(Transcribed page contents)
◇ ◇ ◇ ◇ ◇ ◇ ◇

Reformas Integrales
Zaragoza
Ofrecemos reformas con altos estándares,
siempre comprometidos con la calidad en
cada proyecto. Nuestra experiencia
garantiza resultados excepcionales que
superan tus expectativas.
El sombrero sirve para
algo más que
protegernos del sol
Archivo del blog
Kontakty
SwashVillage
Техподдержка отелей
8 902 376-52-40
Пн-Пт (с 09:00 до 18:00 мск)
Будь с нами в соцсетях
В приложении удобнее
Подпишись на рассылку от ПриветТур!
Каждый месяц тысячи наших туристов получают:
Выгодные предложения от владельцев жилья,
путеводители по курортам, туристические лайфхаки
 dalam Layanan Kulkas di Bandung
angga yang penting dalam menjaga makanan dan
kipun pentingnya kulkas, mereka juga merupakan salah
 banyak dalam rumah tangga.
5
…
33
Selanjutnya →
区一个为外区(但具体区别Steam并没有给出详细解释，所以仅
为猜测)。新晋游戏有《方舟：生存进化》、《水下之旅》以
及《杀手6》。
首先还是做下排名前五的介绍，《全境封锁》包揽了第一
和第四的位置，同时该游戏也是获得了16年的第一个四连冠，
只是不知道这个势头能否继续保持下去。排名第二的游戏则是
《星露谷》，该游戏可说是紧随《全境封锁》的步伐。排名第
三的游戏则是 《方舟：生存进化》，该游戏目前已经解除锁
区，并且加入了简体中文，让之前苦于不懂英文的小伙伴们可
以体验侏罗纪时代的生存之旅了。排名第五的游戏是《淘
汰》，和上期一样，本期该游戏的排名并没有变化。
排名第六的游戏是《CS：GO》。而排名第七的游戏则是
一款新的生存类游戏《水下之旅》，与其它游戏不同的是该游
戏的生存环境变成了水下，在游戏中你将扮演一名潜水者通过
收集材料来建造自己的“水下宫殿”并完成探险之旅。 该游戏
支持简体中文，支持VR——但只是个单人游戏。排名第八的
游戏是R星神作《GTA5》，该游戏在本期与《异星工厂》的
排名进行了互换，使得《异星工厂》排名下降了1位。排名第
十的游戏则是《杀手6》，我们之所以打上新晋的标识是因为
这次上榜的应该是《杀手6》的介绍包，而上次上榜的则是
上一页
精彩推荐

◇ ◇ ◇ ◇ ◇ ◇ ◇

▶ [What you will do]
Return every line of the material that contains the string "异星工厂". Case counts.

▶ [The completed task]
游戏是R星神作《GTA5》，该游戏在本期与《异星工厂》的
排名进行了互换，使得《异星工厂》排名下降了1位。排名第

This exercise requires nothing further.